だが、カラレス領とエラトール家の兵力の差を考えるとやはり居ても立っても居られない。

「た、確かにエレナや両親は強いかもしれない……だが、向こうの兵力はこちらの二倍以上だ……数で押されれば領地にも多大な被害が…」

「…っ」

俺がそういうとルーシェが表情を歪める。

カラレス領が出身の彼女も、エラトール領が襲われようとしていることに心を痛めているようだった。

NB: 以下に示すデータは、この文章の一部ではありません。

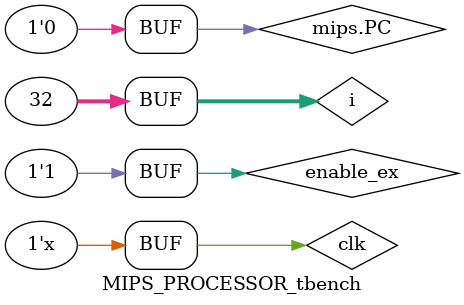
<source format=v>
`timescale 1ns / 1ps


module MIPS_PROCESSOR_tbench();
reg clk, enable_ex;
wire [31:0] PC, NPC, IR1;

wire [31:0]  IR2,Ex_NPC,aluin1, aluin2,imm;
wire [2:0]   ALUop,MEMop, WBop;
wire [2:0]   operation_out;
wire [31:0]   IR3,aluout,memin;


wire [31:0]  IR4,WB_aluout,MEM_WB_LMD;
wire         EX_MEM_COND;


integer i;

pipeline_mips32 mips(.clk(clk),.enable_ex(enable_ex),.PC(PC), .NPC(NPC),
.IR1(IR1), .IR2(IR2), .IR3(IR3), .IR4(IR4),
 .Ex_NPC(Ex_NPC), .imm(imm), .aluin1(aluin1), .aluin2(aluin2), .operation_out(operation_out),
.ALUop(ALUop), .MEMop(MEMop), .WBop(WBop), .aluout(aluout), .memin(memin), .EX_MEM_COND(EX_MEM_COND),
.MEM_WB_LMD(MEM_WB_LMD),.WB_aluout(WB_aluout));

initial begin
clk =0;

#10;
enable_ex =1;

for(i=0; i<32; i = i+1)
    mips.REG[i]=i;
    
//-------------LOAD|STORE INSATRUCTIONS-------------    
mips.MEM[0] = 32'h20010078;   //ADDI R1, R0, 120
mips.MEM[1] = 32'h00631800;   //OR R3, R3, R3 ------dummy instr
mips.MEM[2] = 32'h00631800;   //OR R3, R3, R3 ------dummy instr
mips.MEM[3] = 32'h00631800;   //OR R3, R3, R3 ------dummy instr
mips.MEM[4] = 32'h8c220000;   //LW R2,0(R1)
mips.MEM[5] = 32'h00631800;   //OR R3, R3, R3 ------dummy instr
mips.MEM[6] = 32'h00631800;   //OR R3, R3, R3 ------dummy instr
mips.MEM[7] = 32'h00631800;   //OR R3, R3, R3 ------dummy instr
mips.MEM[8] = 32'h2042002d;   //ADDI R2, R2, 45
mips.MEM[9] = 32'h00631800;   //OR R3, R3, R3 ------dummy instr
mips.MEM[10] = 32'h00631800;   //OR R3, R3, R3 ------dummy instr
mips.MEM[11] = 32'h00631800;   //OR R3, R3, R3 ------dummy instr
mips.MEM[12] = 32'hac220001;   //SW R2,1(R1)


mips.MEM[120] =85;

//-------------R-TYPE INSATRUCTIONS-------------   

//mips.MEM[0] = 32'h2001000a;  //ADDI R1,R0,10
//mips.MEM[1] = 32'h20020014;  //ADDI R2, R0, 20
//mips.MEM[2] = 32'h20030019;  //ADDI R3, R0, 25
//mips.MEM[3] = 32'h00e73800;  //OR R7, R7, R7
//mips.MEM[4] = 32'h00e73800;  //OR R7, R7, R7
//mips.MEM[5] = 32'h00222000;  //ADD R4, R1, R2
//mips.MEM[6] = 32'h00e73800;  //OR R7, R7, R7
//mips.MEM[7] = 32'h00e73800;  //OR R7, R7, R7
//mips.MEM[8] = 32'h00e73800;  //OR R7, R7, R7
//mips.MEM[9] = 32'h00832800;  //ADD R5, R4, R3

mips.PC =0;

end
always #5 clk =~clk;
endmodule

</source>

「ほ、本当なのでしょうか…カラレス家が突然エラトール領に武力侵攻を…」

信じたくない。

そんな声のトーンで、ルーシェがそう呟いた。

「嘘であってほしい…だが、家のものがこんな嘘をつくとは思えない…ガレス・カラレスには領土的野心も我が家に対する恨みもある…だから…可能性は十分にある」

「…」

そう言うとルーシェが口を引き結んで俯いた。

俺はことの発端となった半日前のことに思いを馳せる。

『た、大変ですアリウス様…!』

血相を抱えた男が、帝都にある屋敷を訪れた。

男はエラトール家のもので、エラトール領から急いで馬を飛ばしてきたと言った。

『一体どうした?』

尋常じゃない男の雰囲気に俺がわけを尋ねると、男は信じられない事実を口にした。

『カラレス家が…エラトール領に武力侵攻を開始しました…!!』

『なんだと!?』

聞けば、四日前、突如として領内の兵力をかき集めたカラレス領がなんの前触れもなくエラトール領に武力侵攻したらしい。

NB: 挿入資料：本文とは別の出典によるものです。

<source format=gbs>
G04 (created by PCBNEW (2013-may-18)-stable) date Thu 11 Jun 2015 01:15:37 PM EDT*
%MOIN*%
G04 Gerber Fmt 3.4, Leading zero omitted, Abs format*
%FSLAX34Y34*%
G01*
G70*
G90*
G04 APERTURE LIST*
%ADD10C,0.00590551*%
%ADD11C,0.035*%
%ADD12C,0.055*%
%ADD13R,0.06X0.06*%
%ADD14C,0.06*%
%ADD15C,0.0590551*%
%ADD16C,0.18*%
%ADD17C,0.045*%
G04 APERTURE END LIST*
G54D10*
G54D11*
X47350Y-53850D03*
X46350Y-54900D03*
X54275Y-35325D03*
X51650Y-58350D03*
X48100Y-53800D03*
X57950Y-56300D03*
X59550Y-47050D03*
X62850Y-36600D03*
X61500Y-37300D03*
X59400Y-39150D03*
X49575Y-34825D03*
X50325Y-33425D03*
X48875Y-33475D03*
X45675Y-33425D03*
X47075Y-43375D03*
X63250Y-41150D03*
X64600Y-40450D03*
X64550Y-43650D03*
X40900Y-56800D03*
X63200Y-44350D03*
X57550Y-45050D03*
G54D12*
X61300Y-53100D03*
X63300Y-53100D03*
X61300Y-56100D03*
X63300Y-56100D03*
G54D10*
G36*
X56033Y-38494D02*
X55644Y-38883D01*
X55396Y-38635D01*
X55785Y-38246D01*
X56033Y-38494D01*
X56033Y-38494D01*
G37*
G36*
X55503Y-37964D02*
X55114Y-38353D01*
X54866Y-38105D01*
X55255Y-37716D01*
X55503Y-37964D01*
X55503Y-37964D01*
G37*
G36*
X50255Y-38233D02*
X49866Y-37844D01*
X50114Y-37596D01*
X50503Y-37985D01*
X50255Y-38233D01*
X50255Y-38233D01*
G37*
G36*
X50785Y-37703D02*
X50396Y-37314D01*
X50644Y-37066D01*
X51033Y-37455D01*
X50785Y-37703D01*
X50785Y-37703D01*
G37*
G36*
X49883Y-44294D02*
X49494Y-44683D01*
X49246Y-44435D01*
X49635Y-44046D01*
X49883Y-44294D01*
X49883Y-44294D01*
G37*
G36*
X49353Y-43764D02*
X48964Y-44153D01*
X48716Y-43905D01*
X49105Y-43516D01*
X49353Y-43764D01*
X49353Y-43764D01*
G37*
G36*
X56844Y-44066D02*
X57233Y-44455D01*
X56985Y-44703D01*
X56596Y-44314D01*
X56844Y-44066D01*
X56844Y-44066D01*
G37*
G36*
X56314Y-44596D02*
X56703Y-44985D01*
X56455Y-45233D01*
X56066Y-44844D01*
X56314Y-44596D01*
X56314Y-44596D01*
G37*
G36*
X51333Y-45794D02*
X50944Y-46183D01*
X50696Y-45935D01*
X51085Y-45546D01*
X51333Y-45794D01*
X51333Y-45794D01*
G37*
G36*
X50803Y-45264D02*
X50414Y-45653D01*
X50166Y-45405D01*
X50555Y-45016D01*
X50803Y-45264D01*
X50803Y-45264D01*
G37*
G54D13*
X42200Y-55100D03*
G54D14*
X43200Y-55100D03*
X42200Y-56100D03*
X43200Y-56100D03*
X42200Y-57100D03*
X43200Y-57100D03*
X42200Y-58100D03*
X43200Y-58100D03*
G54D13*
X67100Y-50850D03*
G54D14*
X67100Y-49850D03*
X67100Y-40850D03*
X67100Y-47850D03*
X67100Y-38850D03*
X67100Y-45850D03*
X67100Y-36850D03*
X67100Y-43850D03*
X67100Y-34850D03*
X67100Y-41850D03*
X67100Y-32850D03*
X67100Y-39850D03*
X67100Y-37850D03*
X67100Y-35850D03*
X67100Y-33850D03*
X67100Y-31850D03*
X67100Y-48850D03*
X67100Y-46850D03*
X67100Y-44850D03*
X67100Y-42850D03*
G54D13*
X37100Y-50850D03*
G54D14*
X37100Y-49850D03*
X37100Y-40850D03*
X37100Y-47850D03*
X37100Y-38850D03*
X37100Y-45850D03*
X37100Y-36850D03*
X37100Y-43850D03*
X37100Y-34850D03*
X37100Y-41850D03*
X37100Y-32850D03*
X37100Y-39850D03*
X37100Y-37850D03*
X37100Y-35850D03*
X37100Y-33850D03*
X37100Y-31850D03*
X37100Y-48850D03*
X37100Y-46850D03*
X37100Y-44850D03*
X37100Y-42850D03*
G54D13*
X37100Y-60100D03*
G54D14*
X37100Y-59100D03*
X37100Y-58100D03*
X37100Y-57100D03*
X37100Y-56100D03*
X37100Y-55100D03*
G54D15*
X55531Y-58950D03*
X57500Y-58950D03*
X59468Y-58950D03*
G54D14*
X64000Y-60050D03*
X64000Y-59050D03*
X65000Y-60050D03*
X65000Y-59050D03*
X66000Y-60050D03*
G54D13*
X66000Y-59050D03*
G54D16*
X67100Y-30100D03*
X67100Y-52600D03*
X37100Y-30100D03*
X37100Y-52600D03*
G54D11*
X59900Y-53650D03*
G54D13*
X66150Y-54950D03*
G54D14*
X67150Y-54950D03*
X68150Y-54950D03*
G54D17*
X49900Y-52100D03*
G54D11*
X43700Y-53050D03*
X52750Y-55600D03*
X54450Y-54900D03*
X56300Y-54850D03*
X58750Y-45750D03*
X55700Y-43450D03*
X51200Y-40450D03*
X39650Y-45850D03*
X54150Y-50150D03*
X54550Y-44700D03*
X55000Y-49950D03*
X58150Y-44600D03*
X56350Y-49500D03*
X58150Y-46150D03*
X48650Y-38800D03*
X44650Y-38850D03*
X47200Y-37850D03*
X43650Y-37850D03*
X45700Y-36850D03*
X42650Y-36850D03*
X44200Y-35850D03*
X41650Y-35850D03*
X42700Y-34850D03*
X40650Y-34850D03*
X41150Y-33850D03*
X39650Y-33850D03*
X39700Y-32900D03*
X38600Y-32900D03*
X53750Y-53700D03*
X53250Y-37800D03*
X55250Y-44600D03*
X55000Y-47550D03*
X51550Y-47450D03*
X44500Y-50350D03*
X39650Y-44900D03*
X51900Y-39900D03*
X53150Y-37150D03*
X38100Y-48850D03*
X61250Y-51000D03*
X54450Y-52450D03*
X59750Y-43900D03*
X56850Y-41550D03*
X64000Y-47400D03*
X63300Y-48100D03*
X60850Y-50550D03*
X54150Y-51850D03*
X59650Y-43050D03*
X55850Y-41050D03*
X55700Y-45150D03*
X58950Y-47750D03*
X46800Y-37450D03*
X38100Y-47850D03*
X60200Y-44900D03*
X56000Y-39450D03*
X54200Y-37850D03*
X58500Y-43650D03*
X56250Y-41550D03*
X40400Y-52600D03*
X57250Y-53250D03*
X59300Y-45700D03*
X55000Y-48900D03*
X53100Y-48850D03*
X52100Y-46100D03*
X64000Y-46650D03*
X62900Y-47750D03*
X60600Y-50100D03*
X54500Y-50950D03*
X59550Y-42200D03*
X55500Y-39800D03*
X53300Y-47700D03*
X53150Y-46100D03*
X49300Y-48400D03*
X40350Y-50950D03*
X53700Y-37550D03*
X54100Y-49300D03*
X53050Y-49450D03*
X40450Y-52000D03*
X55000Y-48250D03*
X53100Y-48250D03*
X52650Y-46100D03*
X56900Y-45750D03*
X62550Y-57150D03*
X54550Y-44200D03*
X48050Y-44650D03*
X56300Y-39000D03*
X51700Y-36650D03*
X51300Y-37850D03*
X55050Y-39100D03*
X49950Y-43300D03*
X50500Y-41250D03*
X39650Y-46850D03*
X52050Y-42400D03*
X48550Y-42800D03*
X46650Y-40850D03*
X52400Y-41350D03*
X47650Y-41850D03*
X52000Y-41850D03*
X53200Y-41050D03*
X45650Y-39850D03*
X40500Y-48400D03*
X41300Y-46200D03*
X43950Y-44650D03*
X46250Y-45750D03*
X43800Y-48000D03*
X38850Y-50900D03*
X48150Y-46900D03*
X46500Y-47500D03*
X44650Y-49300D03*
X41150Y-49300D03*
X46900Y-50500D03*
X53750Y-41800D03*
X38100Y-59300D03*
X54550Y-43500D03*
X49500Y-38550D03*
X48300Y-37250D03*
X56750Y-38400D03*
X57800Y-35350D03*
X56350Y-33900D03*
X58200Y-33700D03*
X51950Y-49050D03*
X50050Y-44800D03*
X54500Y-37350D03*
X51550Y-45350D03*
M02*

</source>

領主のアイギスは慌てて領地防衛のための騎士たちを集めてこれに応戦。

騎士たちの奮闘のおかげでなんとか食い止められている状態らしい。

『こうしている間にも領地が陥落しようとしています…アリウス様。すぐに帰還を…!』

『もちろんだ…!』

その後俺はすぐに馬車を手配して現在に至る。

カラレス家との戦争。

アイギスはこのことを予期して、兵力を以前の二倍以上に増強していた。

だが、それでもカラレスは領土的野心を捨てずに攻め込んできた。

おそらくいつかはエラトール領を征服しようと計画を練っていたに違いない。

まさか俺がこうして帝都に滞在しているタイミングで侵攻が始まるとは。

「わ、私のせいで…」

「ん?」

みんな、無事出会ってくれ、と。

俺が心の中でそう願っていると、ルーシェが突然震え声で呟いた。

「私のせいで……ガレス様がエラトール家を恨むことになって…みんなが…」

「それは違うぞ、ルーシェ」

俺は首を振った。

「お前のせいじゃない。悪いのはガレス・カラレスだ。あいつには以前から領土拡張の野心があった。
だから、アイギスは領地の兵力を少しずつ増強してきた。お前のせいじゃない。これは遅かれ早かれ起こっていたことだと思うんだ」

「…っ」

ルーシェが唇を噛む。

その目には涙が滲んでいた。

「これは本心だ。この戦争はお前のせいじゃない」

そう言って俺はルーシェを抱きしめる。

「うっ…うぅ…」

ルーシェは啜り泣きを始める。

俺はルーシェを安心させようとその背中をさすった。

そんな時だ。

「お、おおお、お客さん大変ですっ!!!」

「…?」

「ぜ、前方にモンスターが…!!」

御者が悲鳴のような声をあげる。

見れば、前方に二十匹入るかというモンスターの群れが待ち伏せをしていた。

現在馬車は森の中の一本道を走っており、避けることはできない。

「ば、馬車を停めますよ…!?」

「いいや、このままだ…!!」

俺はすぐに御者台に登って御者に馬車を止めることを許さない。

「ででで、でもこのままじゃ!?正面衝突で…」

「邪魔なんだよ!!今はお前に構っている暇はない…!!」

俺は焦りと、それから怒りの感情をぶつけるように前方のモンスターたちに全力の魔法を使う。

ズゥウウウウン!!!

「ひぃいい!?」

爆発音と共にモンスターたちは一瞬で肉片になって散らばった。

御者が悲鳴のような声をあげて手綱を話そうになる。

「おい、このまま進め。モンスターは俺が消す。全速力でで領地まで帰還するんだ…!」

「は、はいぃいいい!!」

御者がガクガクと頷いて手綱を握り直した。